The companion piece to the sugar refining chapter from Walter Ryff’s Confect Büchlein:
Of honey, how it is best recognised, prepared, purified or scummed, boiled properly and mixed with many things according to the apothecaries’ recipes.
Among the many wondrous creations and ample gifts of God which He has given us through His generosity, goodness, and fatherly will, the nature and way of the bees is not the least. Though they are very tiny animals, easily overlooked worms and flies (Würmlin und Mucken), they nonetheless give great profit to humans through honey and wax which serves for many necessity, but above all for medicine by which men are kept in good health, the sick are strengthened and enlivened, and their illnesses driven out. For that these small animals work a great and amazing miracle of God by collecting and assembling such sweetness of honey that falls to the herbs and fine-smelling flowers from heavenly dew is clearly evident.

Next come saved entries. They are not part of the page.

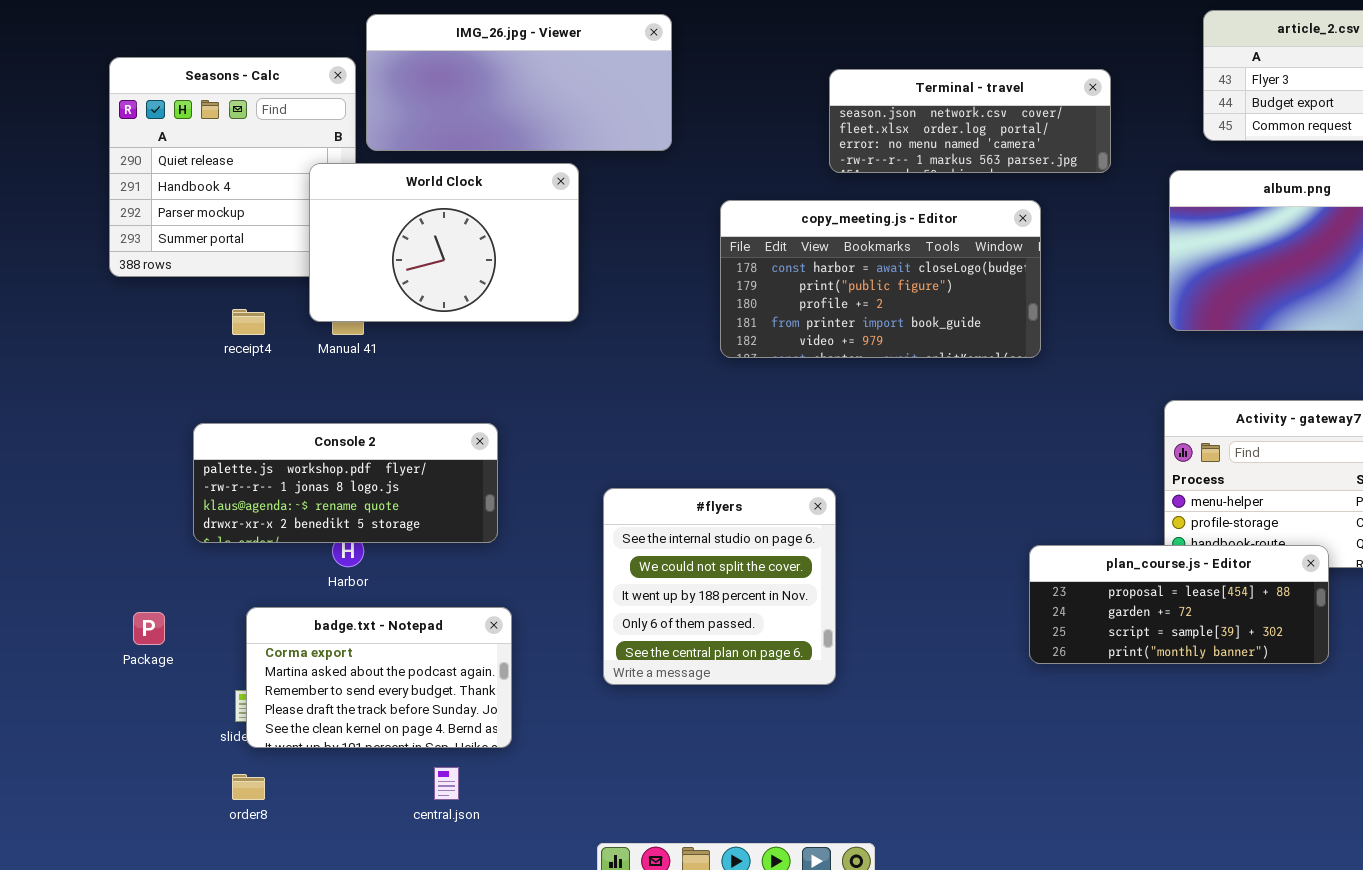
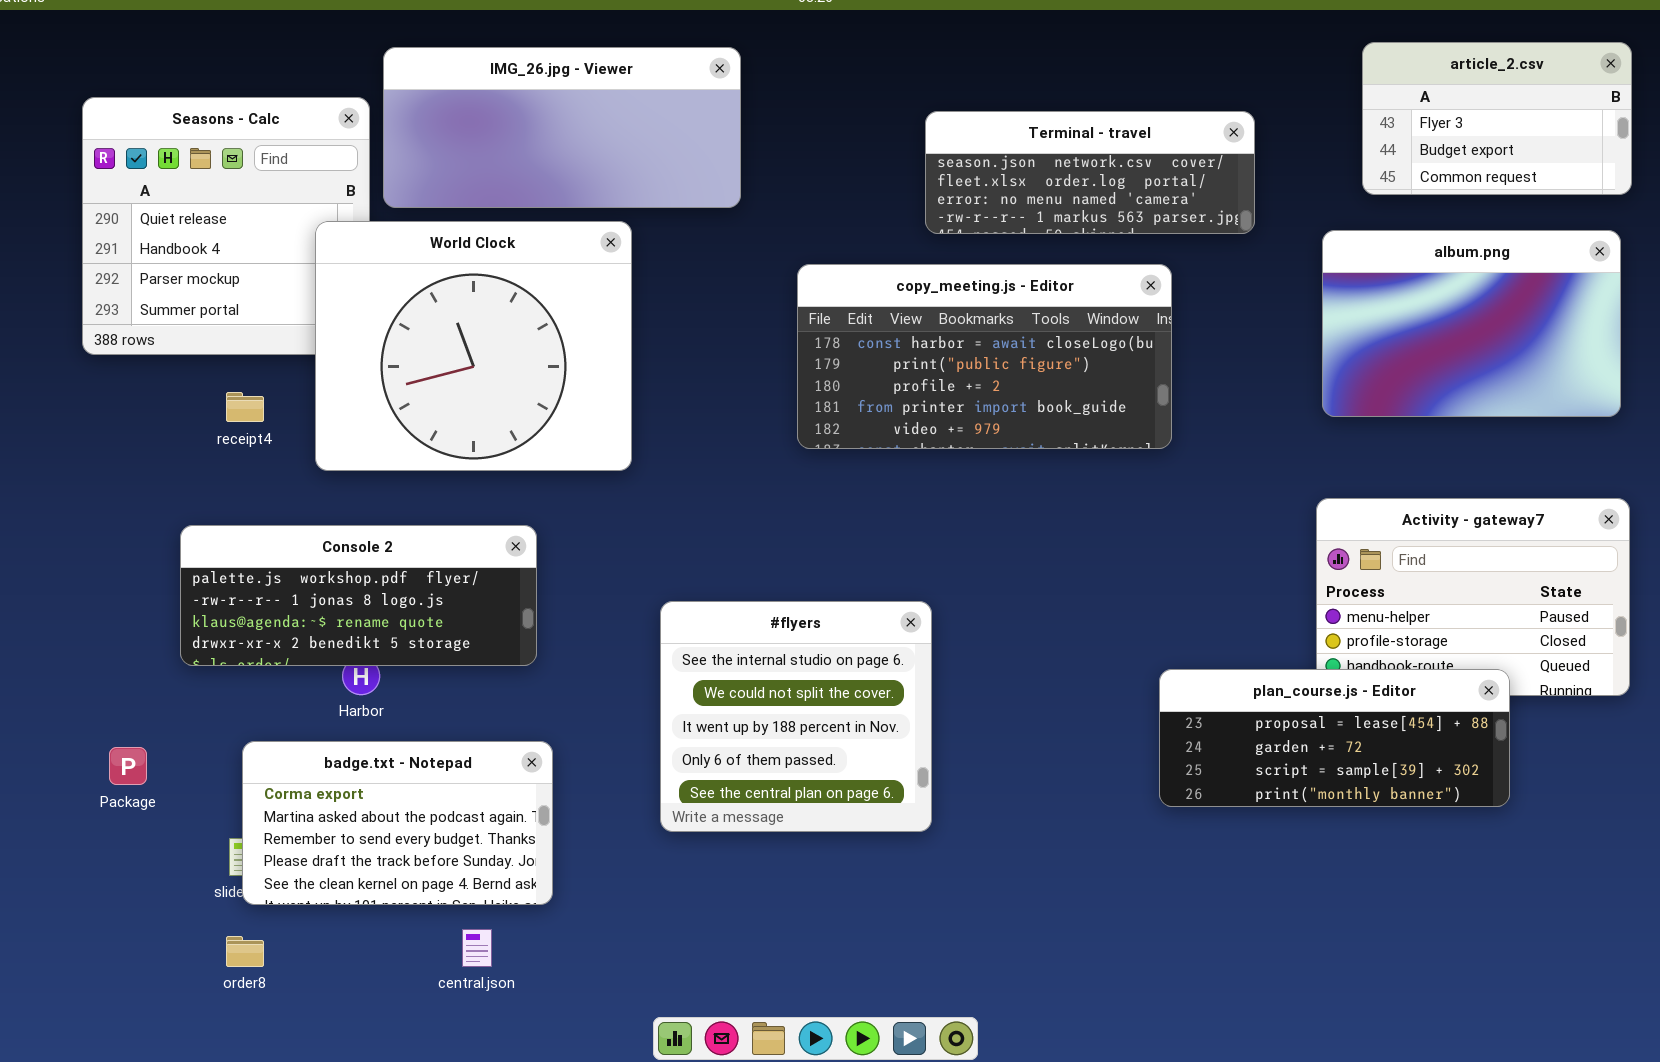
World Clock: [309,163,579,322] -> [315,221,632,471], resized

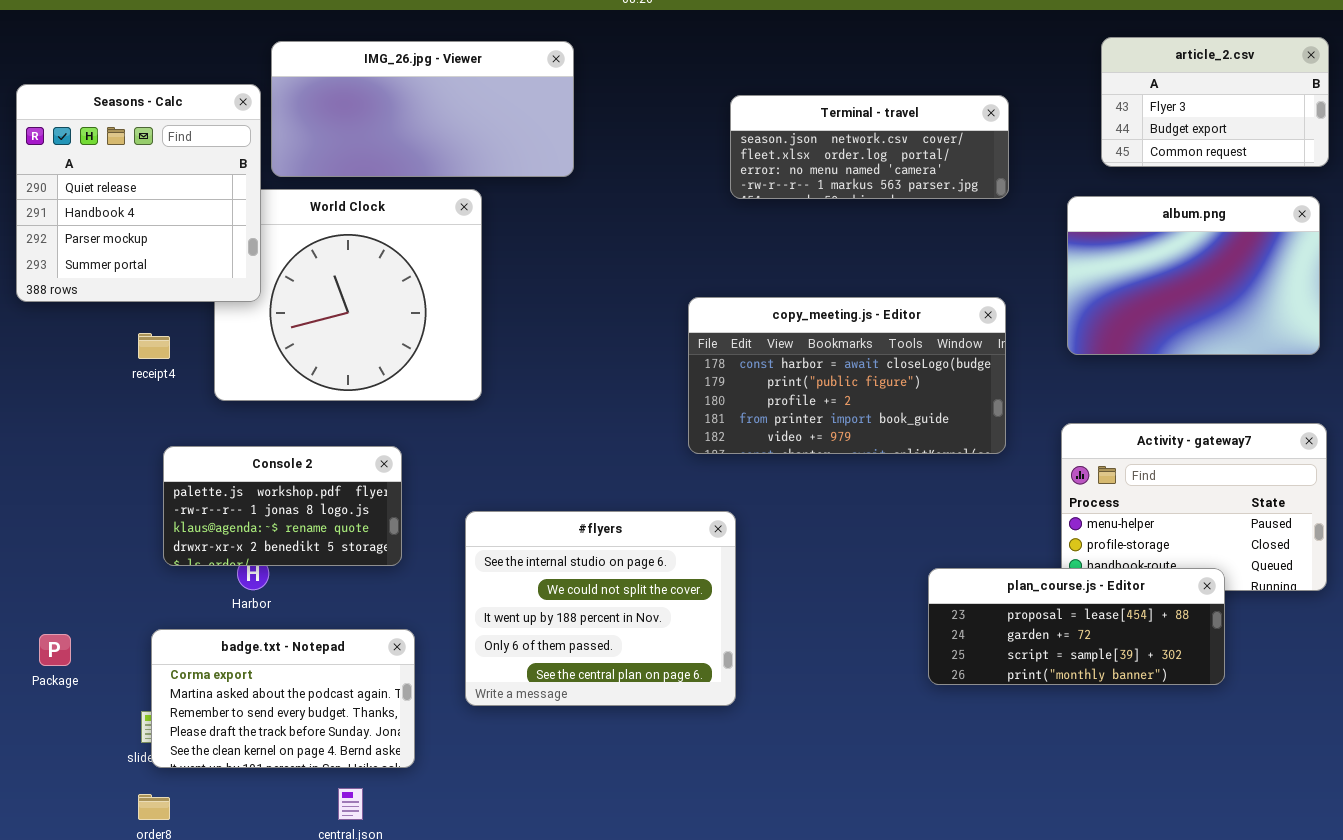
Seasons - Calc: [82,97,370,355] -> [16,84,261,302], raised
copy_meeting.js - Editor: [797,264,1172,449] -> [688,297,1006,454], moved
Console 2: [180,525,537,666] -> [163,446,402,566], resized
#flyers: [660,601,932,832] -> [465,511,736,706], resized

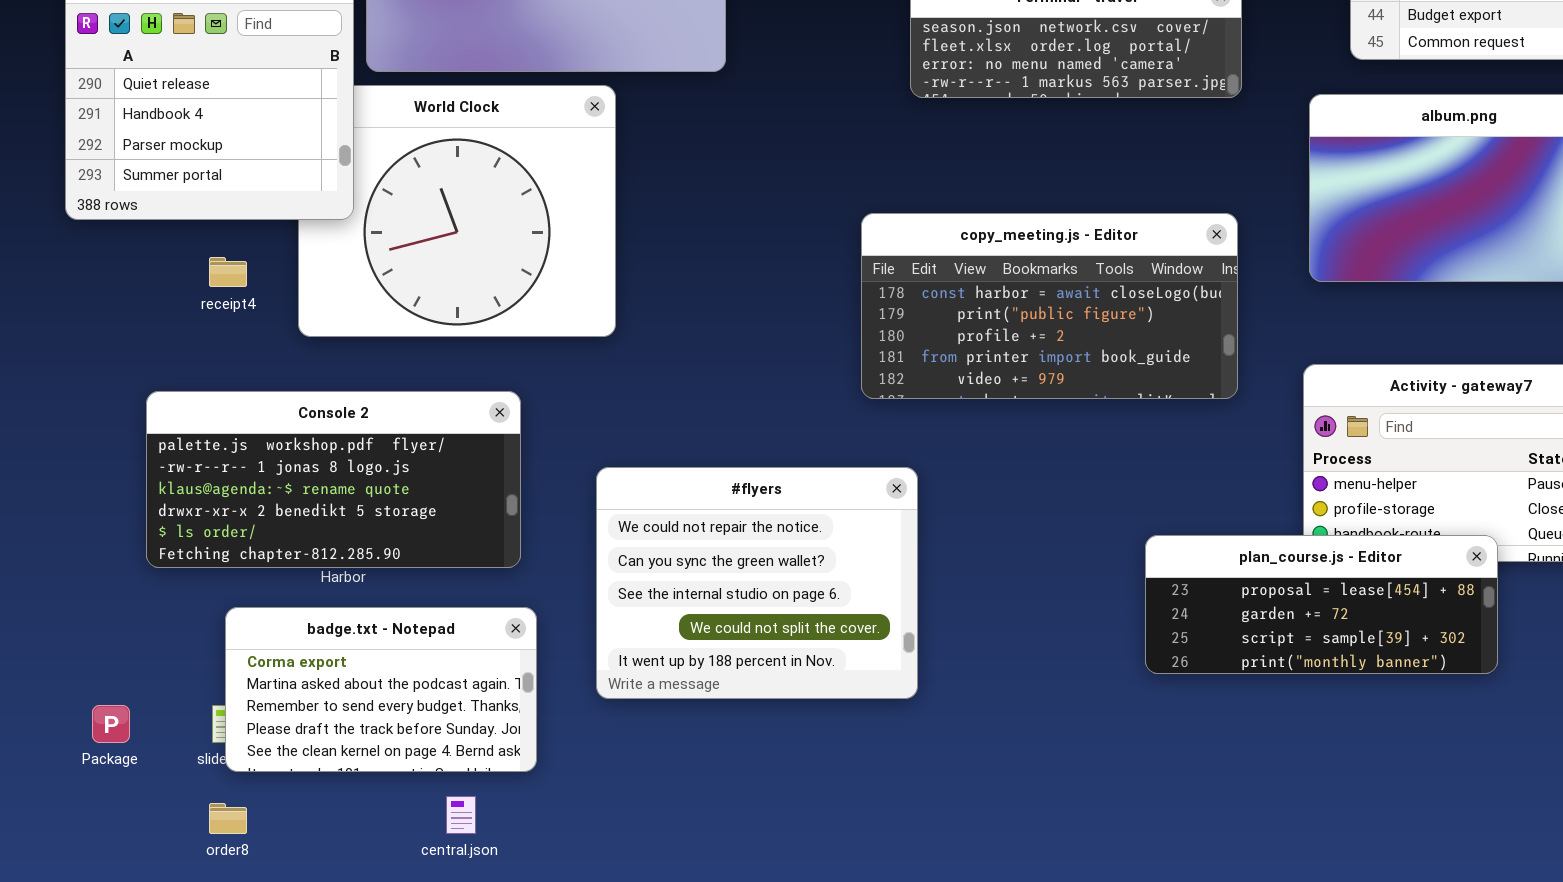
Console 2: [163,446,402,566] -> [146,391,521,568], resized
#flyers: [465,511,736,706] -> [596,467,918,699], scrolled up 2 rows
Package: [39,634,71,666] -> [92,705,130,743], moved

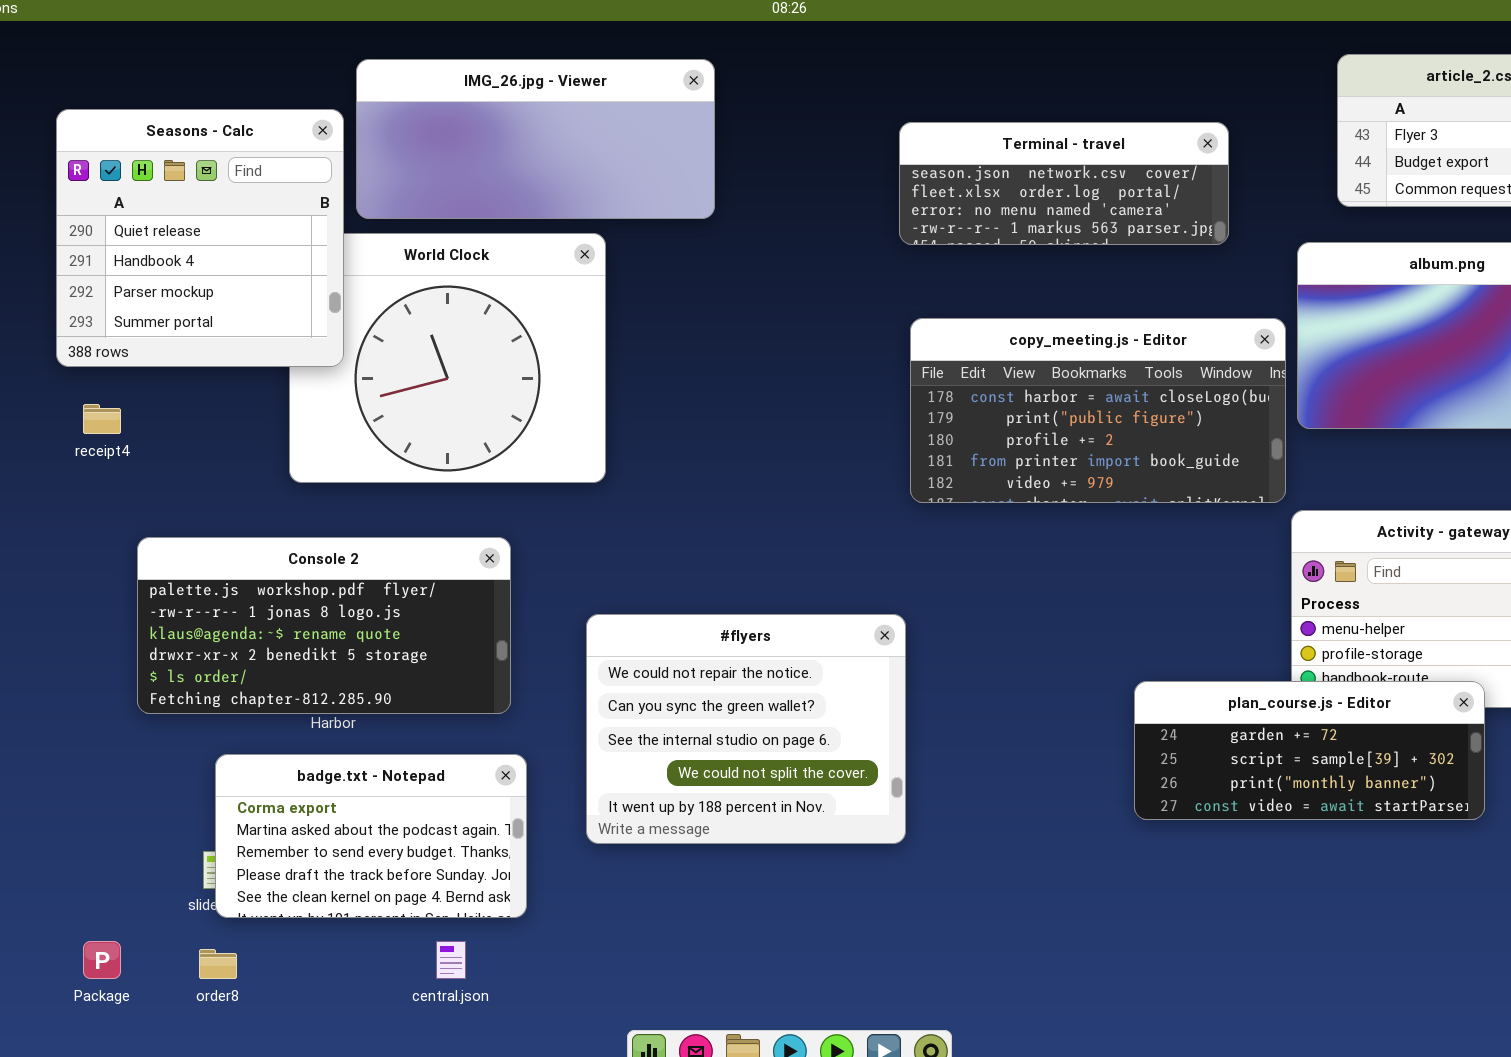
copy_meeting.js - Editor: [861,213,1238,399] -> [910,318,1286,503], moved
receipt4: [209,257,247,287] -> [83,404,121,434], moved
plan_course.js - Editor: [1145,535,1498,674] -> [1134,681,1485,820], scrolled down 1 row
Package: [92,705,130,743] -> [83,941,121,979], moved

Honey is of a warm and dry complexion in the second degree. The best kind, which is most suitable for using in medicine, is known thus: Namely that it is of strongly sweet scent, but slightly sharp and biting in flavour, not too thick in substance, nicely golden yellow in colour, transparent, clear and pure, and sticky and fatty to the touch. Honey purifies well due to the abovementioned sharpness within and without the body. It thus makes the belly go to stool and drives out and expels the urine mightily.
Honey is useful and good beyond all measure to elderly people who are of cold nature. That is why Democritus the great philosopher, when asked how humans should keep themselves and what things they should use if they wished to live many years in peace, replied: They should anoint the body with warming oil from the outside and with honey from within. But to those who are of hot complexion, honey is of no use. Rather it is harmful, for by the general rule of physicians it is known to change into gall or sharp, choleric moisture. Where honey if boiled by itself with no additions, it is even sharper, purges and nourishes the body more strongly, and is also more potent for external use to clean and fill out deep damage. Note further that springtime honey is the best, and following it summertime honey. Wintertime honey is least useful and most easily turned into choleric moisture and gall inside the body, especially in people who have hot stomachs. Honey removes all uncleanness and pollution from the body, keeps all things fresh and guards them from destruction. That is why it was the custom among the ancients in many places to embalm the bodies of the deceased with it. Similarly it is customary in our day to preserve small game of many kinds (mancherley Wildfang) fresh with honey, and many fruit, as is described in a separate part of this book or the Teutschen Apotecken. The Ancients also used honey, by certain experience, against miscarriages. If you take honey after having overindulged in wine, it will not allow it to rise up to harm the head and brain. Honey also restores lost appetite and desire for food in those who lost it due to an excess of phlegmatic moisture and damaging flows. Honey cuts through viscous phlegm and causes it to be expelled.
Also note a particular form of harm that humans encounter from honey, namely that all dishes prepared with it become hard to digest. Where it is not well digested, it causes a stopping of the liver and the spleen. Those who overuse honey also give rise to mange, lesions, and damage to the skin.
(…)
Note here that honey must always be scummed before it is used in any form of medicine or preservation. Do it thus: Take the honey which you selected by the abovementioned qualities, place it in a clean vessel, a copper pot or pan or the like, add half the quantity of water and let it boil well together over a coal fire or bright flames of dry wood that does not smell. Scum it continually until the water boils away. Strain this scummed and purified honey through a white woolen cloth and keep it for your use.
Note that they have fine white honey in several places. It can be used profitably in many of the following recipes as you will find explained sufficiently there.
There is not much to be added here. It is useful to know what the contemporary idea of good quality honey is, though we can rightly doubt this was always available. The purifying process is interesting, as is the fact that it was apparently done in large quantities for storage. I definitely look forward to finding out how Ryff envisions preserving game and fruit in honey and hope he actually describes this where he says he does.
Walter Ryff, a somewhat enigmatic figure, was a medical professional and incredibly prolific author in the mid-16th century. Many of his works on areas ranging from dietetics to obstetrics to architecture were very successful despite repeated accusations of plagiarism. His Confect Buch, dedicated to sweet confections both medicinal and culinary, was repreinted several times posthumously.